Tuesday, November 29, 2011

FXO calls disconnect: fxols_line_reversal_clid_wait. On_hook line reversal detected possibily due to crossed cable

Customer running CME on c2800nm-advipservicesk9-mz.124-4.XC4.bin with 6 FXO ports on 2 VWIC2-4FXO cards.  The complaint was that callers in conversation with outside parties disconnect at random times.  The duration of the call and destination didn't seem to matter.

Running "debug voip ccapi inout" and "debug vpm all" to investigate, occasionally found the following:

Nov 22 13:06:39: htsp_process_event: [0/1/0, FXOLS_ONHOOK, E_DSP_SIG_0110]

Nov 22 13:06:39: fxols_line_reversal_clid_wait. On_hook line reversal detected possibily
due to crossed cable
Nov 22 13:06:39: htsp_process_event: [0/1/1, FXOLS_ONHOOK, E_DSP_SIG_0110]
Nov 22 13:06:39: fxols_line_reversal_clid_wait. On_hook line reversal detected possibily
due to crossed cable
Nov 22 13:06:39: htsp_process_event: [0/1/2, FXOLS_ONHOOK, E_DSP_SIG_0110]
Nov 22 13:06:39: fxols_line_reversal_clid_wait. On_hook line reversal detected possibily
due to crossed cable
Nov 22 13:06:39: htsp_process_event: [0/1/3, FXOLS_ONHOOK, E_DSP_SIG_0110]

To confirm this was not a crossed cable or a flip in tip and ring leads, cables were inspected. No physical layer changes were made in years.

To confirm the issue was not related to the FXO card (errors were only related to one card), I swapped the two card positions in the router.  The errors above continued to happen on the same ports (0/1/X), ruling out a card failure.

Running "show voice dsp group all" indicated the DSPs were up and looked normal.

DSP groups on slot 0:

dsp 1:
State: UP, firmware: 8.4.1
Max signal/voice channel: 16/16
Max credits: 240
Group: FLEX_GROUP_VOICE, complexity: FLEX
Shared credits: 240, reserved credits: 0
Signaling channels allocated: 12
Voice channels allocated: 0
Credits used: 0

dsp 5:
State: UP, firmware: 8.4.1
Max signal/voice channel: 16/16
Max credits: 240
Group: FLEX_GROUP_VOICE, complexity: FLEX
Shared credits: 240, reserved credits: 0
Signaling channels allocated: 0
Voice channels allocated: 0
Credits used: 0
Tracing physical cables further, I found the 4 ports in question were served by an Adtran Total Access 616, while the other 2 appeared to be standard POTS lines.  In discussions with the TELCO carrier, errors on the T1 serving the Adtran were found and remote access to the device was not possible.

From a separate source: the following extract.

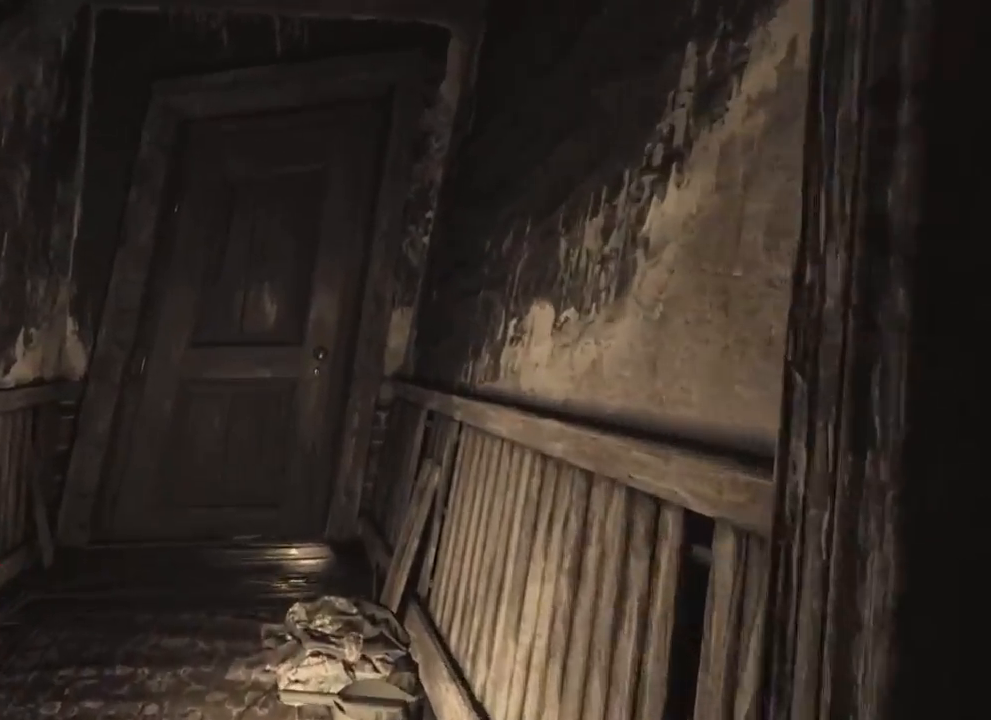
{"keys": ["w"], "events": []}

A site visit by a carrier representative indicated "this thing is toast" and the Adtran was replaced.

Problem solved.

Monday, November 07, 2011

Unity Connection 8.6 Delayed Messaging Complaints Troubleshooting

The issue to be addressed was a user claiming that they "cleared" their mailbox one afternoon, but upon arriving the next morning, heard new messages with time stamps earlier than the time they claimed they cleared it.  This is interesting in so much as they were not depending on MWI to trigger their message retrieval, but rather checking via the TUI occasionally and paying attention to message counts and time stamps.

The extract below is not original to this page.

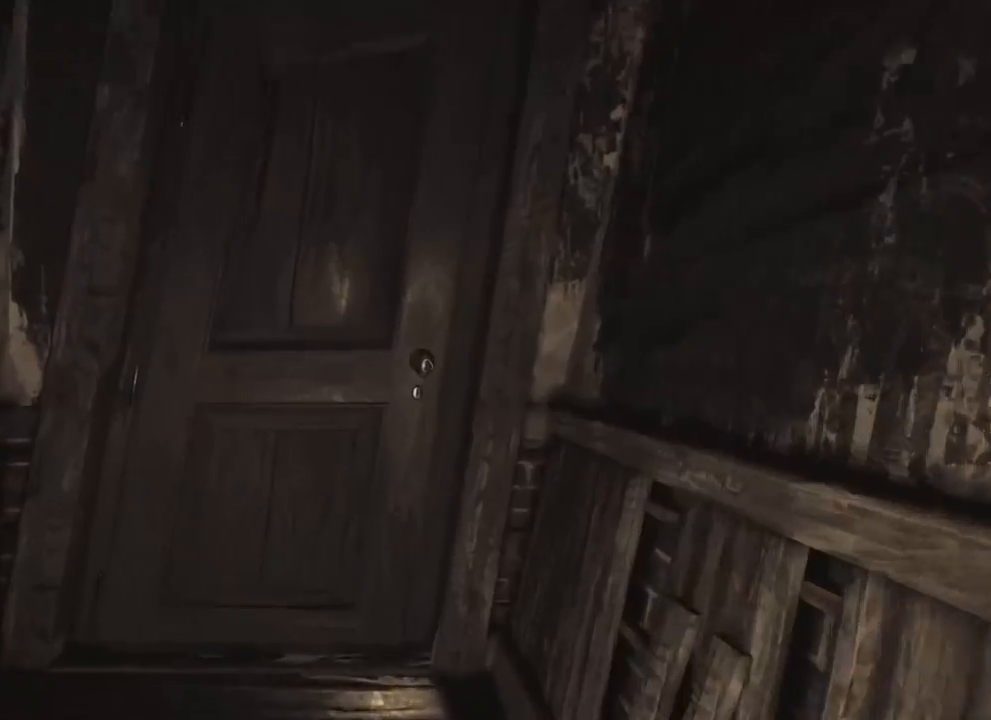
{"keys": [], "events": [[350, "w", "up"]]}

While I might normally attribute this to user error, the user complained of multiple instances, only occasionally, leading me to believe there might be some validity to their concern.

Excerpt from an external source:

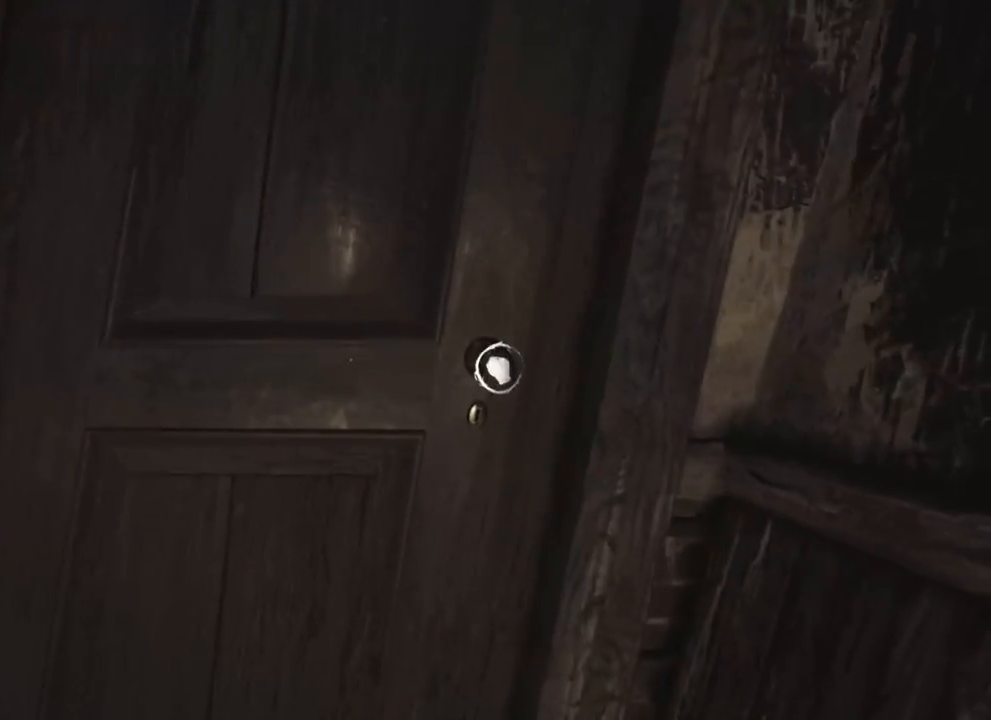
{"keys": [], "events": []}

A combination of the "User Phone Login and MWI Report" and the "User Message Activity Report" in Unity Connection should provide a basic log of messages left, user retrieval and MWI actions, but they seemed slightly broken on this system, TAC can't confirm what I am presented with is to be expected and is working on it in their own lab.  If these reports were reliable, they might be all I needed to confirm what the user was experiencing, or if they were in error.

Rather, I needed to use the UC logs and RTMT to decipher the user and system actions.

Step one was to enable micro traces on Unity Connection.  You can access these trace setting via Unity Connection Serviceability. Below they are set for Conversation Manager, MiuSkinny and Notifier, although I was most concerned with notifier (related to MWI functions with information re: message counts as well), given I suspected other traces and output might be suspect per TAC's research.






Once your traces are set and the problem is reproduced, you can use RTMT to retrieve the associated log files. You'll need as much detail from the end user as possible regarding their experience, but at very least, times associated with the message timestamps or user retrieval will be helpful.  The logs can be quite voluminous and confusing.  The correct version of RTMT can be downloaded from the Unity Connection server, not Cisco.com.  If you are like me, you may already have multiple versions installed.   It will be helpful to note what version you are installing so it can be run effectively when complete.

Below are screenshots of appropriate options to retrieve Conversation Manager and Notifier traces.






After downloading the trace files, finding a tool to search giant ugly text files for you is invaluable.  I personally use Windows Grep by Huw Millington, but that might not be the best and certainly isn't the only way to proceed.

You can start by searching for the user's alias or display name to find relevant data. Nice variables in the notifier logs also include NOTIFYQ_ACTION_MSG_NEW (associated with users receiving new messages), NOTIFYQ_ACTION_MSG_READ (users reading messages),
NOTIFYQ_ACTION_SEEN_MSG_DELETED (users deleting messages), etc.  Your needs or results may vary.

You will also find things like "resyncCheck found expected msgcounts 0,4,0,0,0,0,0,0,0,4,0,4,0,0,0,0,0" that are easy to ignore due to the comma delimited overload, but are extremely helpful.

Depending on your text editor, you may not see the data schema unless you loosen your search.  In this case its: URG VOI, VOI, RCPT, URG FAX, FAX, URG TXT, TXT, URG DISP, DISP, NONPROC,
SAVED URG VOI, SAVED VOI, SAVED RCPT, SAVED URG FAX, SAVED FAX, SAVED URG TXT, SAVED TXT.

So, the 0,4,0,0,0,0,0,0,0,4,0,4,0,0,0,0,0 indicates 4 voice messages, 4 not processed (?), and 4 saved messages associated with whatever user you are dwelling on.

Following the actions of users in the logs, you can determine exactly what times messages were received, lights lit, users acted on messages and how, lights extinguished, etc.

Ultimately, in this case I discovered, although the user claimed to check a mailbox at a specific time, they did not and all messages were retrieved and deleted the next time they reported to check messages.  There was no evidence of delayed messages or lights. The user retrieval was delayed.

It is important to note after all this headache, the problem could have been averted by a better phone and message delivery design.  The user responsible for checking messages in the box did not have a MWI available on their phone, but rather a secretary in another room (that was recently separated from the company) was the intended MWI recipient. 

After some discussion re: my findings, and some gentle finger pointing, I simply added a line appearance associated with the mailbox to the users phone and explained the difference between a lit LED under the handset and the envelope icon next to the line.

So far so good, and the user is grateful to not have to guess when to check a mailbox.